I’ve been clinching a lot of nails these last few weeks while building some utilitarian boxes. So I’ve been digging into the literature to investigate the best way to do it.
Clinching (sometimes spelled “clenching”) is when you drive a nail that passes through both thicknesses of wood you are fastening. The tip of this nail sticks out about 1/4” and is bent over and driven into the wood.
Clinching adds remarkable strength to a joint. A 1948 study by the U.S. Forest Products Laboratory concluded that clinching can increase the holding power of a nail between 45 percent and 464 percent – depending on a variety of factors, including the species of wood and its moisture content. (For the complete super-geeky report, click here.)
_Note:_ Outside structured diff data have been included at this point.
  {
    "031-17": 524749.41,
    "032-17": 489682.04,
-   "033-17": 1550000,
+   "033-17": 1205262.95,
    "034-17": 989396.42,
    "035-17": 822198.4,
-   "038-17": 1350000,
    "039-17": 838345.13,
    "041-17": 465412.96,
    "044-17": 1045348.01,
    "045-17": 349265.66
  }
Also interesting: The study concluded that bending the tip across the grain increased the holding power by 20 percent compared to a nail clinched along the grain.
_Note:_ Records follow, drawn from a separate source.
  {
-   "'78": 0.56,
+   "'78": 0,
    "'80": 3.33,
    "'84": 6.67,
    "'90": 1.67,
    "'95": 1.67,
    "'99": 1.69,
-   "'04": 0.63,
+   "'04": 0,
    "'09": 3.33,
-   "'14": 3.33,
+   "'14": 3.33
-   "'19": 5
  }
But how do you best clinch a nail? There is more than one effective method.
Four Ways & A Trick
Here’s how the machines do it: They fire a nail in at an angle and there’s a steel plate waiting for the tip when it emerges. When the nail hits the steel it bends over into the wood – essentially it ricochets like a bullet or pool ball.
I’ve never tried this with a pneumatic nail gun, but it sounds like fun on a Friday afternoon.
For the hand clinchers, there are at least two common techniques. The first one is to drive the nail through the work. Rest a steel plate, anvil or a second heavy hammerhead on the nail’s head. Then tap the tip of the nail with your hammer. It will curl over. Then you can drive the drooping tip back into the wood.
The second technique is similar to the machine process. You drive the nail through the work and against a waiting “bucking iron,” which curls the tip and forces it back into the wood. (For a nice illustration of these two methods, click here.)There’s one more technique I’ll sometimes use when I’m being really, ahem, retentive. I’ll drive the nail through. Then I’ll use needlenose pliers to bend the tip to the angle I want. Then I’ll drive it into the work. This results in a tidy appearance. I admit it’s a bit much.
When I have a lot of clinching to do, I’ve found that a cast iron table saw wing can be your best friend with flat work – doors, lids and the like. Lay the cast wing on your bench and then you have a nice big area to support your work as you merrily clinch away. And no, the clinching does not mar, crack or otherwise defile the wing.
There is one disadvantage to clinching. It can alarm your children. After I finished a lid I showed the 30 or so clinched nails to my youngest.
“Ewww,” Katy said. “Dad, does this wood have termites?”